Als sich vor einigen Jahren herausstellte, dass die hauptberuflich in der Station Beschäftigten des Landesamtes für Landwirtschaft, Umwelt und ländliche Räume (LLUR) diese Dienstleistung wegen ihrer hohen Arbeitsbelastung nicht mehr übernehmen durften, sprang der Förderverein in die Bresche. Zunächst fanden sich genug Ehrenamtliche, die unentgeltlich die Türen für Besucher öffneten. Doch zeigte sich bald, dass dies keine Dauerlösung sein konnte. Denn einige Organisationen hielten sich nicht an ihre Zusage, Mitglieder für diese Aufgabe zu entsenden.

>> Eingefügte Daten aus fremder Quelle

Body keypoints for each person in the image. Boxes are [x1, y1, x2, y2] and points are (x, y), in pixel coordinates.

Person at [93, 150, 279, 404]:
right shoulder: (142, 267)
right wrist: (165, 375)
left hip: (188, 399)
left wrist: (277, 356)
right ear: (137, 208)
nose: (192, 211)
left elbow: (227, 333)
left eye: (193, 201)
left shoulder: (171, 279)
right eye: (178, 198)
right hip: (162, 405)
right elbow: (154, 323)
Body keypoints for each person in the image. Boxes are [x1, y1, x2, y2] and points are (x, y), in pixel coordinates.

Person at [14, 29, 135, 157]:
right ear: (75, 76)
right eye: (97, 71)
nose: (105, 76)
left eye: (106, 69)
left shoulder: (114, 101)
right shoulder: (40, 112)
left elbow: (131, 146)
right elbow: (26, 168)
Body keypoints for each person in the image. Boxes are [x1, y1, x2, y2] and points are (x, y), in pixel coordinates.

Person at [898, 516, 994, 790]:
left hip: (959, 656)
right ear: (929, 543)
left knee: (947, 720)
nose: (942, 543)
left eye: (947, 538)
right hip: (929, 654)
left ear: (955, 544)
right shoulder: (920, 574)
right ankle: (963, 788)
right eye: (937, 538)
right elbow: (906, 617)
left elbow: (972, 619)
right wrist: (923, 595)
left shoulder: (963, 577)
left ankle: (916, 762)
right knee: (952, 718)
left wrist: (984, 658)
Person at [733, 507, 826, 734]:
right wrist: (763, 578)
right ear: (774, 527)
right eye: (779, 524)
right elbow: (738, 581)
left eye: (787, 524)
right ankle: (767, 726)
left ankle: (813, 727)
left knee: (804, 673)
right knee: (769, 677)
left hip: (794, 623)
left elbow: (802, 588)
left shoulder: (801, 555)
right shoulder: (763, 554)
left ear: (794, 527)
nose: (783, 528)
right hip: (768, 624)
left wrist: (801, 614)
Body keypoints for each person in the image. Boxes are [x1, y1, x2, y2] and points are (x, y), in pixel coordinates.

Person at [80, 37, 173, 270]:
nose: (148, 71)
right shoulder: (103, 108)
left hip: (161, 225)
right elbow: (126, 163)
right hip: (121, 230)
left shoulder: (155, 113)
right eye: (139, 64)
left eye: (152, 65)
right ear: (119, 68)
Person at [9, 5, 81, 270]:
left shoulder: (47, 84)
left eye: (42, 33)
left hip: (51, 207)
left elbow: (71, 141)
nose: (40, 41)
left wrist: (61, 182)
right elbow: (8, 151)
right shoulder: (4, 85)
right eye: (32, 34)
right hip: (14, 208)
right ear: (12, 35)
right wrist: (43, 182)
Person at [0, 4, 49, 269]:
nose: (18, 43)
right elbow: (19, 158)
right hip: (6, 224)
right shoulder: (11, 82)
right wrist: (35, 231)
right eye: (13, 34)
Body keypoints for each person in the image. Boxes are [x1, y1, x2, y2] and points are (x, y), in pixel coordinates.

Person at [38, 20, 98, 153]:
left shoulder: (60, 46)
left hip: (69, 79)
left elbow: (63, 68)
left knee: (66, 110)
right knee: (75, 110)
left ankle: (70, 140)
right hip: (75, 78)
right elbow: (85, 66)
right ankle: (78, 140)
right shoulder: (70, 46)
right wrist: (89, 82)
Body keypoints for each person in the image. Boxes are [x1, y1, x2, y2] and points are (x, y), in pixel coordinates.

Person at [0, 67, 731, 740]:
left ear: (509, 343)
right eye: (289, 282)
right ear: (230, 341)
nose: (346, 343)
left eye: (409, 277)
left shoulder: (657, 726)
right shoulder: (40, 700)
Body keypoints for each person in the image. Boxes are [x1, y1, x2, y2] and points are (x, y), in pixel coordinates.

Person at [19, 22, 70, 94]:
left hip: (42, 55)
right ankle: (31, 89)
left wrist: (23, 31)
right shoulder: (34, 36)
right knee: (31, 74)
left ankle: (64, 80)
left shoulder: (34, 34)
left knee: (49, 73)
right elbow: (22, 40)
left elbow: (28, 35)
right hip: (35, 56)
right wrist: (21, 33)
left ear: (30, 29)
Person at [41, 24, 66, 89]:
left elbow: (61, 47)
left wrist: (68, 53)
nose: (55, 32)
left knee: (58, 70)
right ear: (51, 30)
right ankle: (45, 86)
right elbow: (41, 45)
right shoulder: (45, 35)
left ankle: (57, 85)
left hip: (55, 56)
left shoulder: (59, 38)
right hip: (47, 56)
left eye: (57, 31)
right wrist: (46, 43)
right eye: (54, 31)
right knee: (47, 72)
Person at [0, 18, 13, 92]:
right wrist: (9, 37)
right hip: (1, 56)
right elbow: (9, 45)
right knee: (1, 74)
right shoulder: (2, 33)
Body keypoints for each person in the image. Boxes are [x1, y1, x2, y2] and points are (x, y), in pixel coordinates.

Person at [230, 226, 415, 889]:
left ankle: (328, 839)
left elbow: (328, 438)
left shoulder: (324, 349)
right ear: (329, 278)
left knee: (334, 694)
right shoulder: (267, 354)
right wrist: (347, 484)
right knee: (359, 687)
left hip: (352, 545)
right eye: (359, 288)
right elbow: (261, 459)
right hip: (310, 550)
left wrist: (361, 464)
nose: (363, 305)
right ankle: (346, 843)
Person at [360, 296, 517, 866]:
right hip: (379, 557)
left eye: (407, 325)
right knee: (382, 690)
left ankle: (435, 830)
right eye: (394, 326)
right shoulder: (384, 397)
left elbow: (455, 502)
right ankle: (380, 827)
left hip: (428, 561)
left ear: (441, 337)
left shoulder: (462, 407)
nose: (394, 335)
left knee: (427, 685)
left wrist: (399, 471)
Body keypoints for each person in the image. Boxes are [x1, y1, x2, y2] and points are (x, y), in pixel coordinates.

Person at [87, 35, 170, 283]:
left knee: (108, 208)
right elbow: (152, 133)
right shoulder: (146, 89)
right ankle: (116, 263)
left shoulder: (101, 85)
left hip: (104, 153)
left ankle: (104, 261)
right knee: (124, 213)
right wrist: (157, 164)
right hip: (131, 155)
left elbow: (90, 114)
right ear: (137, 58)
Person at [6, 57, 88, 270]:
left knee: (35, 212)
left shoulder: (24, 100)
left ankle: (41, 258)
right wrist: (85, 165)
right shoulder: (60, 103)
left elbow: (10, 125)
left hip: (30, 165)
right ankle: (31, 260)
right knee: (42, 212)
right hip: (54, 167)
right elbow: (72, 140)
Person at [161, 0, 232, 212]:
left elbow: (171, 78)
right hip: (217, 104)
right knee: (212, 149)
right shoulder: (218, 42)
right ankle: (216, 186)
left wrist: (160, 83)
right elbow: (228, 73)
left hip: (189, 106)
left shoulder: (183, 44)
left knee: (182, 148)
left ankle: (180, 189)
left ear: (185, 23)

Inzwischen hat der Förderverein die Personallücke auf andere Weise zu lösen versucht: mit dem zeitweiligen Einsatz der jungen Stationsmitarbeiter, die in Falshöft ein Freiwilliges Ökologisches Jahr leisten. Aber auch Kräfte aus der Region werden eingesetzt. Sie erhalten eine Aufwandsentschädigung.

Verwaltungschef Gerd Aloe gehörte zu denjenigen, die sich aufgrund der jüngsten Besucherzahlen – fast 7000 nahmen im Sommerhalbjahr 2014 einen Birk-Flyer mit – dafür stark machten, dass die Öffnungszeiten der Station erhalten bleiben. Vor allem viele Feriengäste, die das Naturschutzgebiet Geltinger Birk durchwandern, legen auf diese Anlaufstation Wert und wollen sich vor allem im Museumsteil des ehemaligen Lotsenhauses informieren. Unter anderem können sie dort via Monitor ein vom Leuchtturm Kalkgrund übertragenes Videobild der Flensburger Außenförde beobachten oder das in einer Glasvitrine präsentierte Skelett eines an die Angelner Küste angetriebenen toten Schweinswals in Augenschein nehmen.

Auch der Hasselberger Bürgermeister Hans-Heinrich Franke, Vorsitzender des Amts-Touristikausschusses, unterstrich die touristische Bedeutung der Station. Und Gerd Aloe ergänzte, dass das Amt Geltinger Bucht als Miteigentümer und Partner der Falshöfter Einrichtung geradezu verpflichtet sei, dem auf Spenden angewiesenen Förderverein finanziell zu helfen.